* **Supplied passage**:
- - -
Quick Take
- Narration: Anna McGahan brings genuine warmth and restraint to these letters and diaries, her Australian cadences matching the material’s geography without calling attention to themselves.
- Themes: Women at war, duty and friendship, the gap between official record and lived experience
- Mood: Intimate and often harrowing, punctuated by moments of fierce camaraderie
- Verdict: A carefully assembled tribute to nurses whose contribution to the Anzac story has been systematically undervalued, and one of the more affecting WWI histories available in audio.
I was partway through the Gallipoli sections of Anzac Girls when I had to stop and make myself a cup of tea. Not because the prose was difficult, but because Peter Rees had just reproduced a letter from a nurse describing what it felt like to work through a night of mass casualties without adequate supplies, without sleep, without any reasonable expectation that the next morning would be better. The letter is exact and unsentimental, and Rees, to his credit, trusts it completely. He does not step in front of it with interpretation. He lets the voice speak.
- - -
* **Supplied data**:
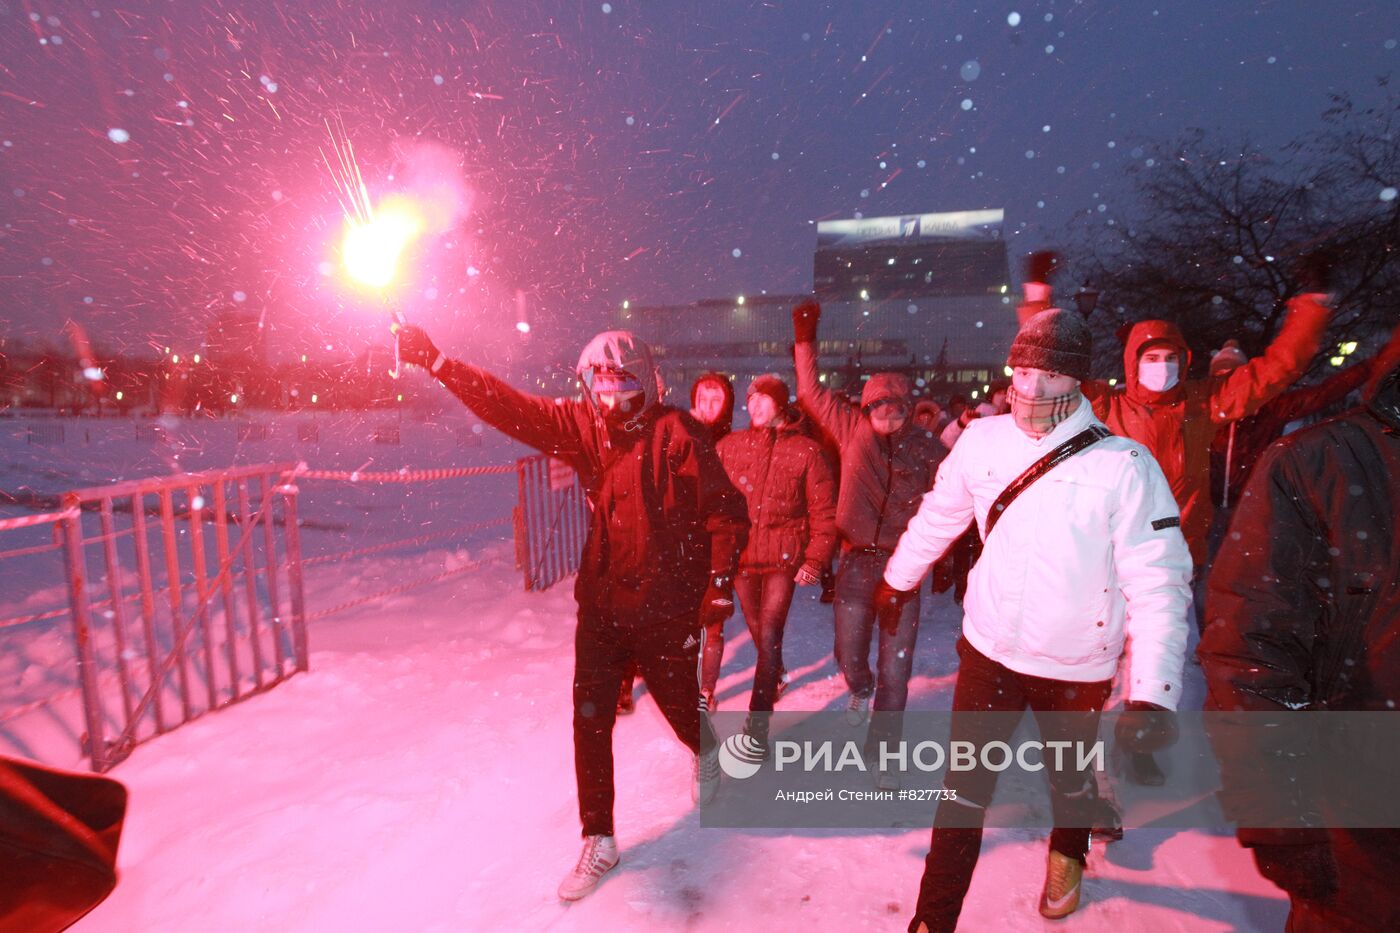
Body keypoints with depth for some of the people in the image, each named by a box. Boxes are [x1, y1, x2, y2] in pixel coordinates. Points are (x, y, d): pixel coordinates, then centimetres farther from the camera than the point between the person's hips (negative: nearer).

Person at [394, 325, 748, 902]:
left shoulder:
- - -
* **Directions**:
a - Reproduce word for word the part of the Anzac Girls review that begins at the words "- Themes: Women" and stops after "available in audio.".
b - Write the next part of the Anzac Girls review, starting after its last sentence.

* **Written responses**:
a -
- Themes: Women at war, duty and friendship, the gap between official record and lived experience
- Mood: Intimate and often harrowing, punctuated by moments of fierce camaraderie
- Verdict: A carefully assembled tribute to nurses whose contribution to the Anzac story has been systematically undervalued, and one of the more affecting WWI histories available in audio.

b -
That is the method of Anzac Girls, and it is the right one. Peter Rees has assembled the diaries and letters of Australian and New Zealand nurses who served in the Great War across multiple theaters: Egypt, Gallipoli, the Western Front, Lemnos, England. The women who emerge from these documents were not, as the synopsis rightly notes, looking for heroism in any abstract sense. They wanted experience, usefulness, connection. What they found was an industrial system of wounding that exceeded anything their training had prepared them for, and they adapted to it with a resourcefulness and psychological toughness that the official histories of WWI almost completely erased.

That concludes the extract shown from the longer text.